The Rivers’s story was not unique. Between emancipation and 1920, Black families across the country had acquired 15 million acres of land; by 2000, they had lost 14 million of those acres. This land loss points to a much larger national problem: the racial wealth gap. The average Black household today has 15 cents in total wealth for every one dollar held by the average white household. Though Black Americans are better off than their ancestors, the racial wealth gap remains stubbornly high and has only widened in the past four decades. In 2022, the average Black family had $211,596 in total wealth, a 150 percent increase from 40 years ago. But the average white family had $1,361,806, an increase of 237 percent. As of 2023, 18 percent of Black Americans lived in poverty, more than twice the poverty rate for non-Hispanic white Americans.
In the past two decades, there’s been an explosion of economic research on the racial wealth gap, and historians are catching up.
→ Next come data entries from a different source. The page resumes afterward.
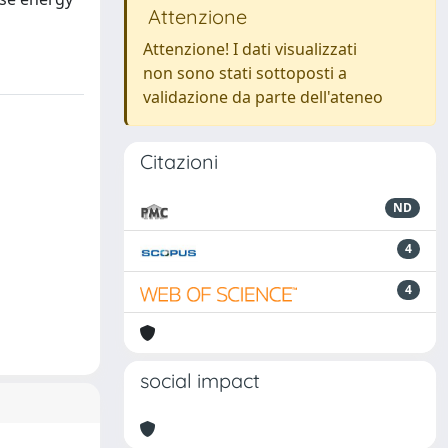
Attenzione
Attenzione! I dati visualizzati
non sono stati sottoposti a
validazione da parte dell'ateneo
Citazioni
ND
4
4
social impact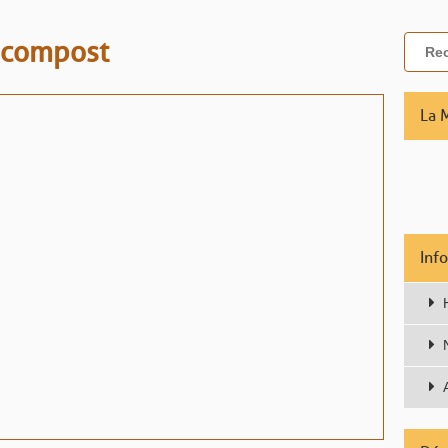
compost
La 
Inf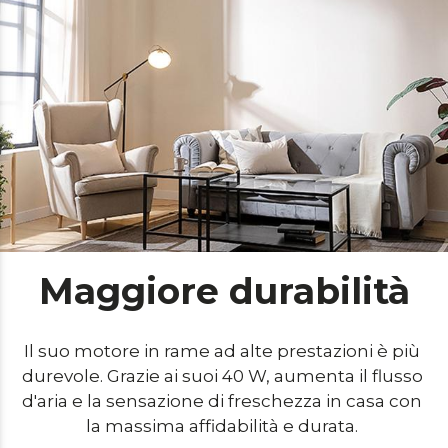
Maggiore durabilità
Il suo motore in rame ad alte prestazioni è più 
durevole. Grazie ai suoi 40 W, aumenta il flusso 
d'aria e la sensazione di freschezza in casa con 
la massima affidabilità e durata. 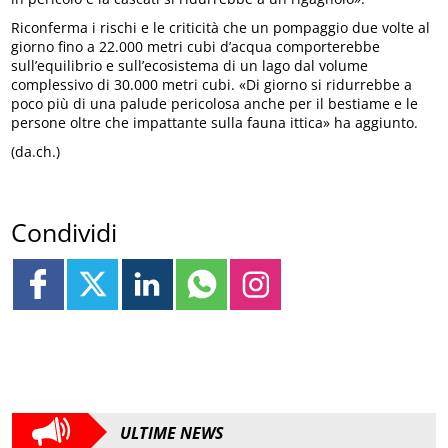
Riconferma i rischi e le criticità che un pompaggio due volte al
giorno fino a 22.000 metri cubi d’acqua comporterebbe
sull’equilibrio e sull’ecosistema di un lago dal volume
complessivo di 30.000 metri cubi. «Di giorno si ridurrebbe a
poco più di una palude pericolosa anche per il bestiame e le
persone oltre che impattante sulla fauna ittica» ha aggiunto.
(da.ch.)
Condividi
ULTIME NEWS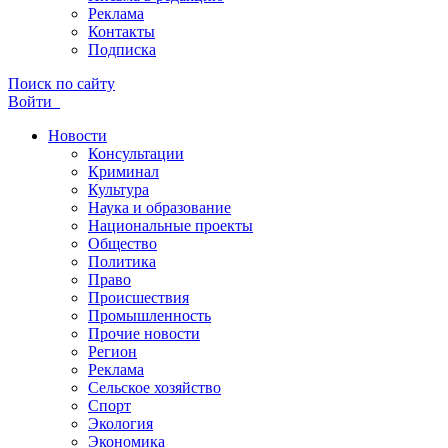
Реклама
Контакты
Подписка
Поиск по сайту
Войти
Новости
Консультации
Криминал
Культура
Наука и образование
Национальные проекты
Общество
Политика
Право
Происшествия
Промышленность
Прочие новости
Регион
Реклама
Сельское хозяйство
Спорт
Экология
Экономика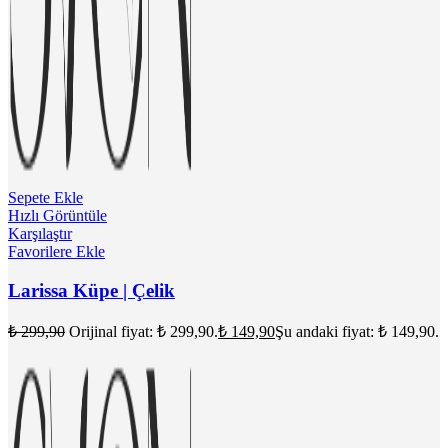
Sepete Ekle
Hızlı Görüntüle
Karşılaştır
Favorilere Ekle
Larissa Küpe | Çelik
₺
299,90
Orijinal fiyat: ₺ 299,90.
₺
149,90
Şu andaki fiyat: ₺ 149,90.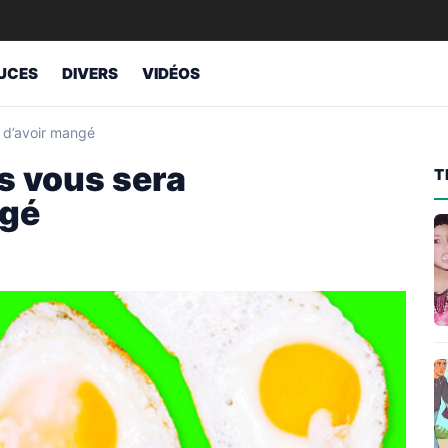
UCES
DIVERS
VIDÉOS
t d’avoir mangé
s vous sera
T
ngé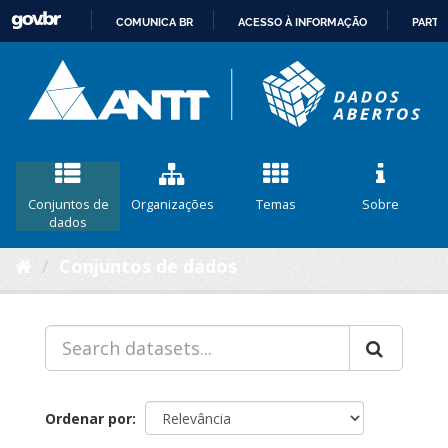
COMUNICA BR
ACESSO À INFORMAÇÃO
PARTI
IR
PARA
O
CONTEÚDO
Conjuntos de
Organizações
Temas
Sobre
dados
Conjuntos de dados
Ordenar por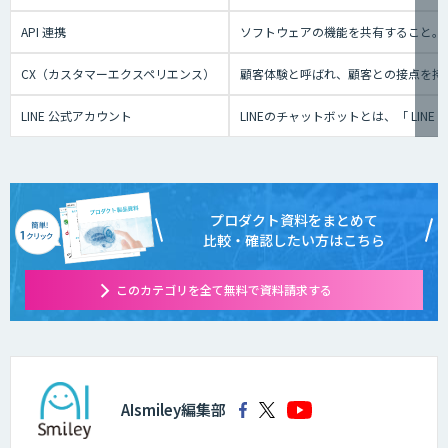
API 連携
ソフトウェアの機能を共有すること。
CX（カスタマーエクスペリエンス）
顧客体験と呼ばれ、顧客との接点を持
LINE 公式アカウント
LINEのチャットボットとは、「 L
プロダクト資料をまとめて
比較・確認したい方はこちら
このカテゴリを全て無料で資料請求する
AIsmiley編集部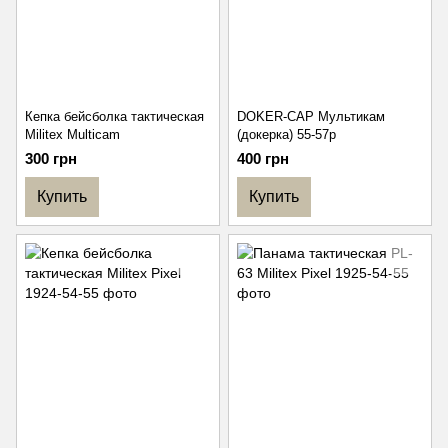
Кепка бейсболка тактическая
DOKER-CAP Мультикам
Militex Multicam
(докерка) 55-57р
300 грн
400 грн
Купить
Купить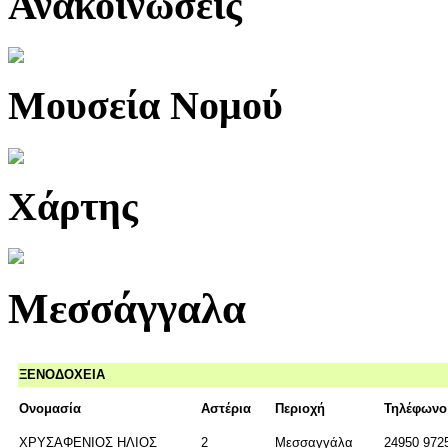
Ανακοινώσεις
Μουσεία Νομού
Χάρτης
Μεσσάγγαλα
ΞΕΝΟΔΟΧΕΙΑ
Ονομασία
Αστέρια
Περιοχή
Τηλέφωνο
ΧΡΥΣΑΦΕΝΙΟΣ ΗΛΙΟΣ
2
Μεσσαγγάλα
24950 972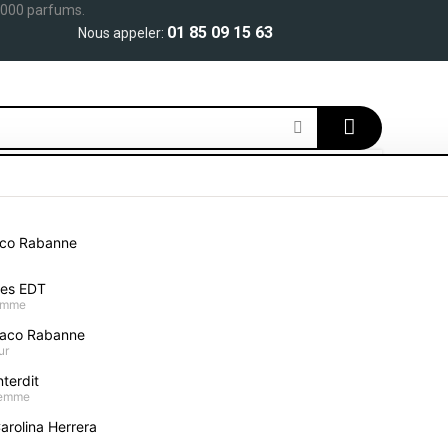
 000 parfums.
01 85 09 15 63
Nous appeler:
S
MAQUILLAGE
SOIN VISAGE
CORPS ET BAIN
SO
aco Rabanne
mes EDT
homme
aco Rabanne
ur
terdit
Parfums L'OCCITANE femme
femme
arolina Herrera
Accueil
Parfums femme
Parfums L'OCCITANE femme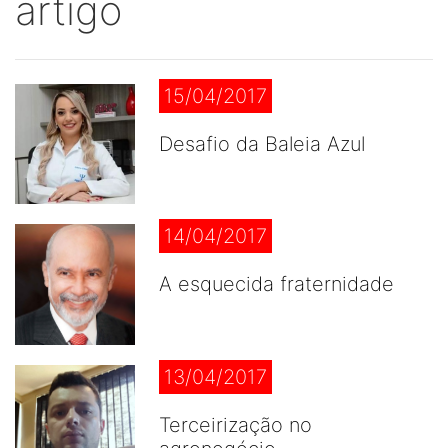
artigo
15/04/2017
Desafio da Baleia Azul
14/04/2017
A esquecida fraternidade
13/04/2017
Terceirização no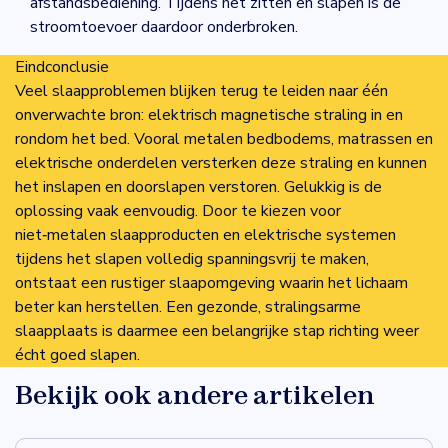
afstandsbediening. Tijdens het zitten en slapen is de
stroomtoevoer daardoor onderbroken.
Eindconclusie
Veel slaapproblemen blijken terug te leiden naar één
onverwachte bron: elektrisch magnetische straling in en
rondom het bed. Vooral metalen bedbodems, matrassen en
elektrische onderdelen versterken deze straling en kunnen
het inslapen en doorslapen verstoren. Gelukkig is de
oplossing vaak eenvoudig. Door te kiezen voor
niet‑metalen slaapproducten en elektrische systemen
tijdens het slapen volledig spanningsvrij te maken,
ontstaat een rustiger slaapomgeving waarin het lichaam
beter kan herstellen. Een gezonde, stralingsarme
slaapplaats is daarmee een belangrijke stap richting weer
écht goed slapen.
Bekijk ook andere artikelen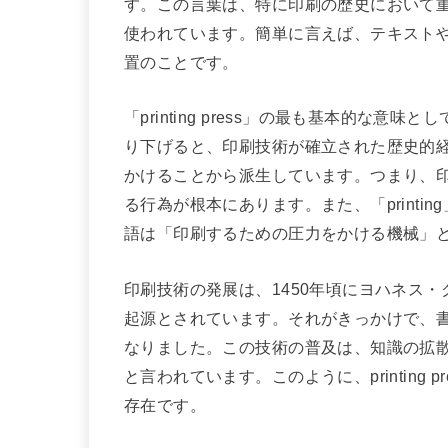
す。この言葉は、特に印刷の歴史において
使われています。簡単に言えば、テキスト
置のことです。
「printing press」の最も基本的な
り下げると、印刷技術が確立された歴史的経
かけることから派生しています。つまり、
る行為が根本にあります。また、「print
語は「印刷するための圧力をかける機械」
印刷技術の発展は、1450年頃にヨハネス
起源とされています。それがきっかけで、
なりました。この技術の普及は、知識の拡
と言われています。このように、printing
存在です。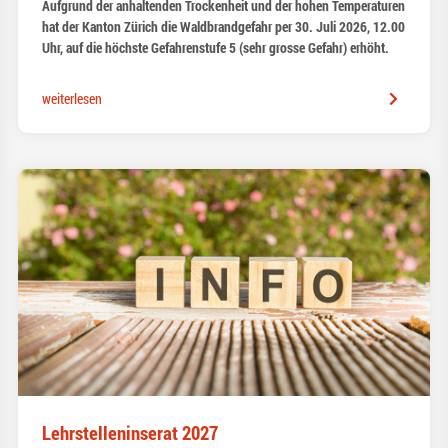
Aufgrund der anhaltenden Trockenheit und der hohen Temperaturen
hat der Kanton Zürich die Waldbrandgefahr per 30. Juli 2026, 12.00
Uhr, auf die höchste Gefahrenstufe 5 (sehr grosse Gefahr) erhöht.
weiterlesen
Lehrstelleninserat 2027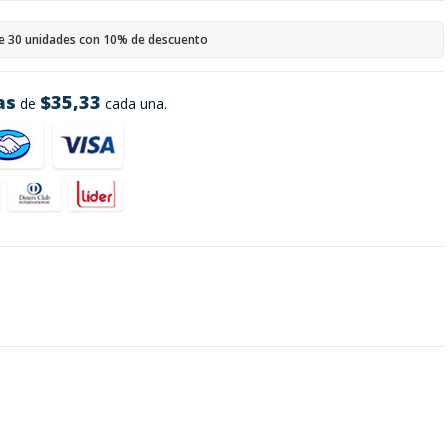
e 30 unidades con 10% de descuento
as
$35,33
de
cada una.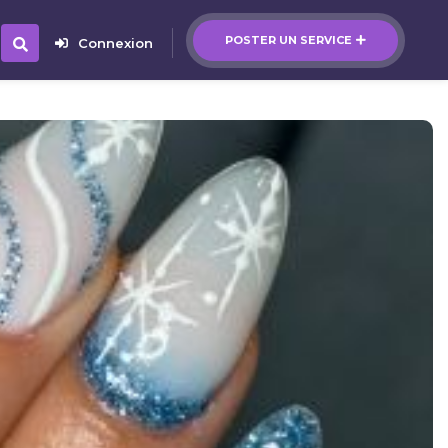
POSTER UN SERVICE
Connexion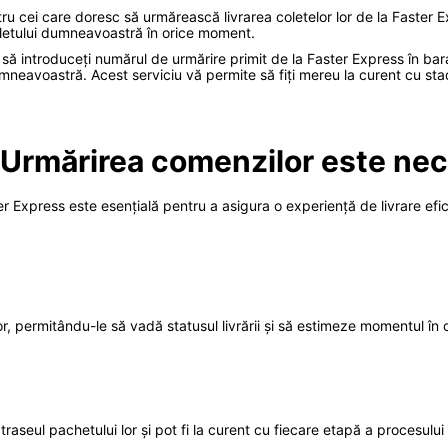
ru cei care doresc să urmărească livrarea coletelor lor de la Faster Ex
coletului dumneavoastră în orice moment.
 să introduceți numărul de urmărire primit de la Faster Express în bar
neavoastră. Acest serviciu vă permite să fiți mereu la curent cu stadiul l
 Urmărirea comenzilor este ne
er Express este esențială pentru a asigura o experiență de livrare efic
, permitându-le să vadă statusul livrării și să estimeze momentul în ca
 traseul pachetului lor și pot fi la curent cu fiecare etapă a procesulu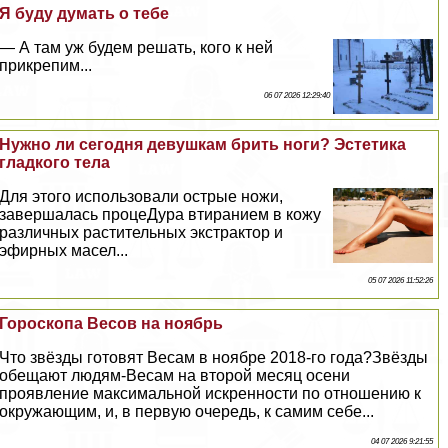
Я буду думать о тебе
— А там уж будем решать, кого к ней
прикрепим...
06 07 2026 12:29:40
Нужно ли сегодня дeвyшкам брить ноги? Эстетика
гладкого тела
Для этого использовали острые ножи,
завершалась процеДypa втиранием в кожу
различных растительных экстpaктор и
эфирных масел...
05 07 2026 11:52:26
Гороскопа Весов на ноябрь
Что звёзды готовят Весам в ноябре 2018-го года?Звёзды
обещают людям-Весам на второй месяц осени
проявление максимальной искренности по отношению к
окружающим, и, в первую очередь, к самим себе...
04 07 2026 9:21:55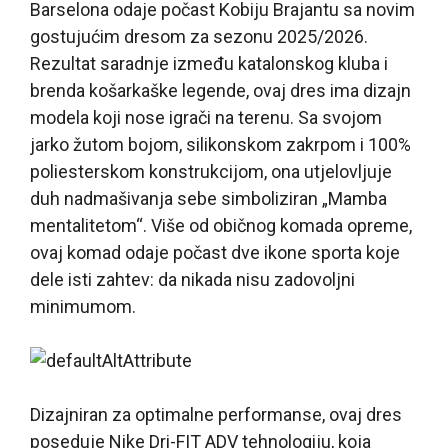
Barselona odaje počast Kobiju Brajantu sa novim
gostujućim dresom za sezonu 2025/2026.
Rezultat saradnje između katalonskog kluba i
brenda košarkaške legende, ovaj dres ima dizajn
modela koji nose igrači na terenu. Sa svojom
jarko žutom bojom, silikonskom zakrpom i 100%
poliesterskom konstrukcijom, ona utjelovljuje
duh nadmašivanja sebe simboliziran „Mamba
mentalitetom“. Više od običnog komada opreme,
ovaj komad odaje počast dve ikone sporta koje
dele isti zahtev: da nikada nisu zadovoljni
minimumom.
Dizajniran za optimalne performanse, ovaj dres
poseduje Nike Dri-FIT ADV tehnologiju, koja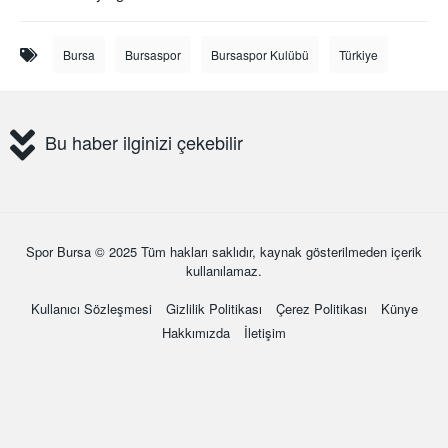
Bursa
Bursaspor
Bursaspor Kulübü
Türkiye
Bu haber ilginizi çekebilir
Spor Bursa
© 2025 Tüm hakları saklıdır, kaynak gösterilmeden içerik
kullanılamaz.
Kullanıcı Sözleşmesi
Gizlilik Politikası
Çerez Politikası
Künye
Hakkımızda
İletişim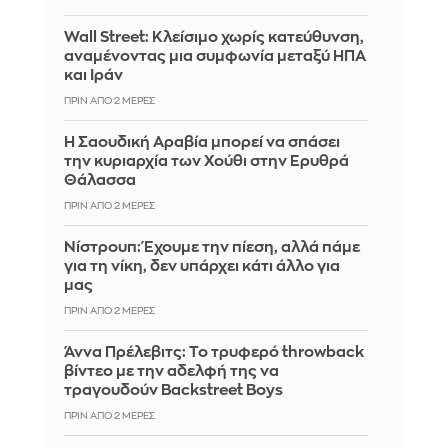
Wall Street: Κλείσιμο χωρίς κατεύθυνση,
αναμένοντας μια συμφωνία μεταξύ ΗΠΑ
και Ιράν
ΠΡΙΝ ΑΠΌ 2 ΜΈΡΕΣ
Η Σαουδική Αραβία μπορεί να σπάσει
την κυριαρχία των Χούθι στην Ερυθρά
Θάλασσα
ΠΡΙΝ ΑΠΌ 2 ΜΈΡΕΣ
Νίστρουπ: Έχουμε την πίεση, αλλά πάμε
για τη νίκη, δεν υπάρχει κάτι άλλο για
μας
ΠΡΙΝ ΑΠΌ 2 ΜΈΡΕΣ
Άννα Πρέλεβιτς: Το τρυφερό throwback
βίντεο με την αδελφή της να
τραγουδούν Backstreet Boys
ΠΡΙΝ ΑΠΌ 2 ΜΈΡΕΣ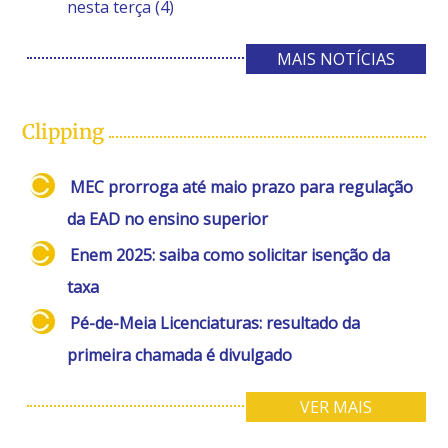
nesta terça (4)
MAIS NOTÍCIAS
Clipping
MEC prorroga até maio prazo para regulação
da EAD no ensino superior
Enem 2025: saiba como solicitar isenção da
taxa
Pé-de-Meia Licenciaturas: resultado da
primeira chamada é divulgado
VER MAIS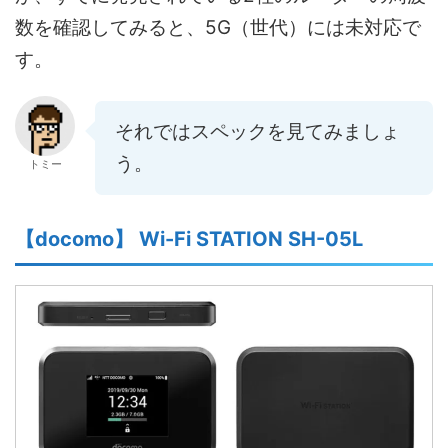
数を確認してみると、5G（世代）には未対応で
す。
それではスペックを見てみましょ
う。
トミー
【docomo】 Wi-Fi STATION SH-05L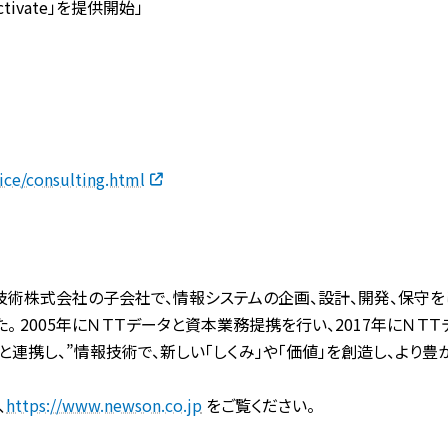
tivate」を提供開始」
ice/consulting.html
端技術株式会社の子会社で、情報システムの企画、設計、開発、保守をし
。 2005年にＮＴＴデータと資本業務提携を行い、2017年にＮＴ
社と連携し、”情報技術で、新しい「しくみ」や「価値」を創造し、より
、
https://www.newson.co.jp
をご覧ください。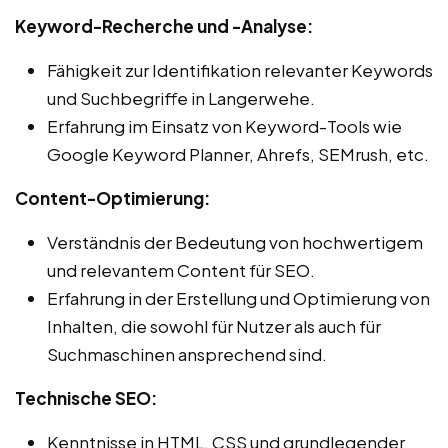
Keyword-Recherche und -Analyse:
Fähigkeit zur Identifikation relevanter Keywords
und Suchbegriffe in Langerwehe.
Erfahrung im Einsatz von Keyword-Tools wie
Google Keyword Planner, Ahrefs, SEMrush, etc.
Content-Optimierung:
Verständnis der Bedeutung von hochwertigem
und relevantem Content für SEO.
Erfahrung in der Erstellung und Optimierung von
Inhalten, die sowohl für Nutzer als auch für
Suchmaschinen ansprechend sind.
Technische SEO:
Kenntnisse in HTML, CSS und grundlegender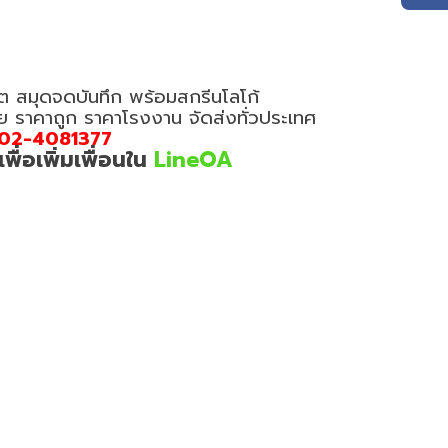
ต สมุดจดบันทึก พร้อมสกรีนโลโก้
อย ราคาถูก ราคาโรงงาน จัดส่งทั่วประเทศ
02-4081377
่อเพิ่มเพื่อนใน
LineOA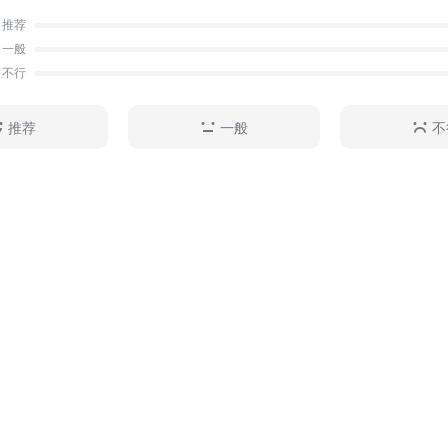
到了清代乾隆皇帝的钦定，是得到统治者认可的“正统”史
推荐
史”—“二十四史”的名字，正是由此而来的。本次出版的“
一般
精选各史书中的名篇佳作，加以精心翻译而成的。
不行
推荐
一般
不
The Plunder of Black America: How the Racial Wealth Gap Was Made by Calvin Schermerhorn and Savings and Trust: The Rise and Betrayal of the Freedman’s Bank by Justene Hill Edwards offer superbly rendered accounts of how centuries of racist exploitation got us to today’s inequalities. But they both leave open a question about the deeper causes of these inequalities—to what extent is the gap a narrow function of racism, and to what extent has it resulted from the broader system of capitalism in which it’s embedded?
Tracing 400 years of fully legal racial exploitation—from slavery and post-emancipation segregation to redlining and predatory subprime mortgages—The Plunder of Black America deftly illustrates how nearly every attempt by Black families to advance economically and pass down wealth has been undermined by a thicket of racist laws and practices, whether by intent or effect. Following multiple generations of Black families, including the Rivers, Schermerhorn shows how racially exploitative policies were not confined to the South but followed Black families to every corner of the country.
The story inevitably begins with slavery. One of Schermerhorn’s central characters is Morris, an enslaved man owned by George Washington. Washington acquired Morris in 1759 when he married Martha Custis, who, like Washington, was born into one of Virginia’s wealthiest slaveholding families. Morris was 30 and already a skilled carpenter, but Washington forced him to work under a new white overseer, Turner Crump, 10 years his junior. Nevertheless, Morris performed his duties diligently, and when Washington offered to promote Morris to a paid, though still enslaved, overseer position, it was hard to refuse. Though he would have to wield a whip over his fellow enslaved workers, it would enable him to move to the plantation where his enslaved wife, Hannah, lived. In effect, Washington made brutalizing other enslaved people a requirement if Morris wanted to live with his own wife.